Filme apocalíptico, baseia-se em um original de Daphne Du Maurier e usa o fantástico ataque dos pássaros à cidade de Bodega Bay para tratar de uma situação humana. Melanie Daniels (Tippi Hedren) segue o homem por quem está interessada (Rod Taylor) até a cidade em que ele vive com a mãe possessiva (Jessica Tandy). Ou seja, um típico herói edipiano, bem como Hitchcock gostava. Mesmo os efeitos especiais, considerados pré-históricos diante da tecnologia atual, impressionam, especialmente quando Hitchcock constrói suas grandes cenas. Como a da vista aérea, em que das nuvens o espectador vê a região de Bodega Bay que está sob ataque e, aos poucos, pássaros entram no campo de visão, criando uma imagem assustadora. Hitchcock exercita sua habilidade em criar suspense deixando o público informado (e aflito) sobre detalhes que os personagens desconhecem. Como no momento em que Melanie, sentada em um banco, não percebe que os pássaros vão se aglomerando às suas costas, nos brinquedos do parquinho. Ela só descobre o perigo quando, ao acompanhar o voo de um dos pássaros, ele pousa no brinquedo, já repleto de aves. Uma das várias sequências primorosas do filme.
<b>Marnie, Confissões de uma Ladra</b>
Segunda, 0h10, Telecine Cult
(Marnie). EUA, 1964. Direção de Alfred Hitchcock. Com Tippi Hedren, Sean Connery, Bruce Dern, Louise Latham, Diane Baker, Alan Napier.

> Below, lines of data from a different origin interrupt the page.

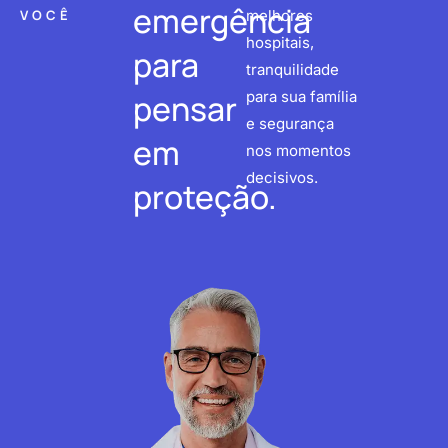
emergência
VOCÊ
melhores
hospitais,
para
tranquilidade
pensar
para sua família
e segurança
em
nos momentos
decisivos.
proteção.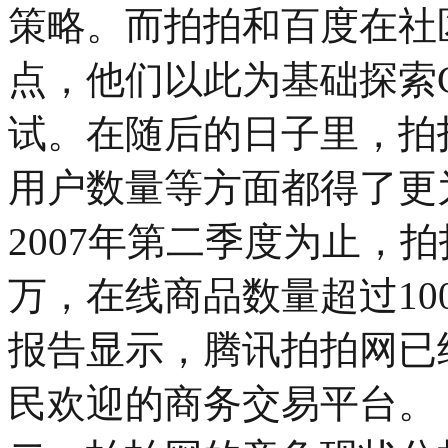
策略。而拍拍和百度在社
点，他们以此为基础探索
试。在随后的日子里，拍
用户数量等方面都得了更
2007年第二季度为止，拍
万，在线商品数量超过10
报告显示，腾讯拍拍网已
民欢迎的商务交易平台。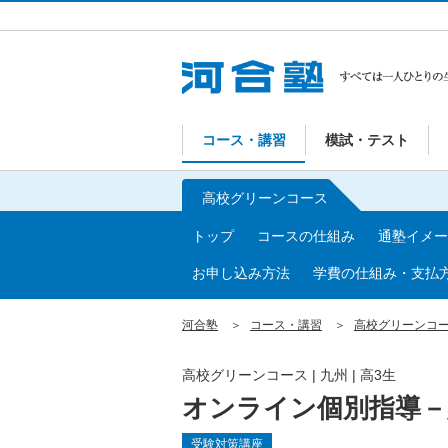
コース・講習
模試・テスト
高校グリーンコース
トップ
コースの仕組み
通塾イメー
お申し込み方法
学費の仕組み・支払
河合塾
コース・講習
高校グリーンコ
高校グリーンコース | 九州 | 高3生
オンライン個別指導－
受験対策講座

Realizado em 1964, foi um dos poucos que provocaram tanta dor de cabeça no mestre do suspense. A começar pela formação do elenco – Hitch pretendia Grace Kelly para o papel da moça que, para compensar a frigidez sexual, torna-se cleptomaníaca. Mas, como ela já se tornara princesa de Mônaco e abandonara o cinema, a solução foi trazer Tippi Hedren, que participou de seu trabalho anterior, o clássico Os Pássaros. A relação entre eles, no entanto, foi tensa. Obsessivo, o diretor cuidou de todos os detalhes de sua estrela, como roupas, locais que frequentava etc. Sentindo-se sufocada, Tippi cometeu o pecado mortal de, em momento de desabafo, mencionar a gordura do diretor, tema considerado tabu. O resultado é perceptível na tela, com a atriz executando seu papel quase de maneira mecânica. Mesmo assim, Marnie, Confissões de uma Ladra exibe um belo trabalho de cor, além de certas cenas interessantes, como o assalto ao cofre. A se lamentar apenas uma certa tendência ao freudismos praticado pelo diretor.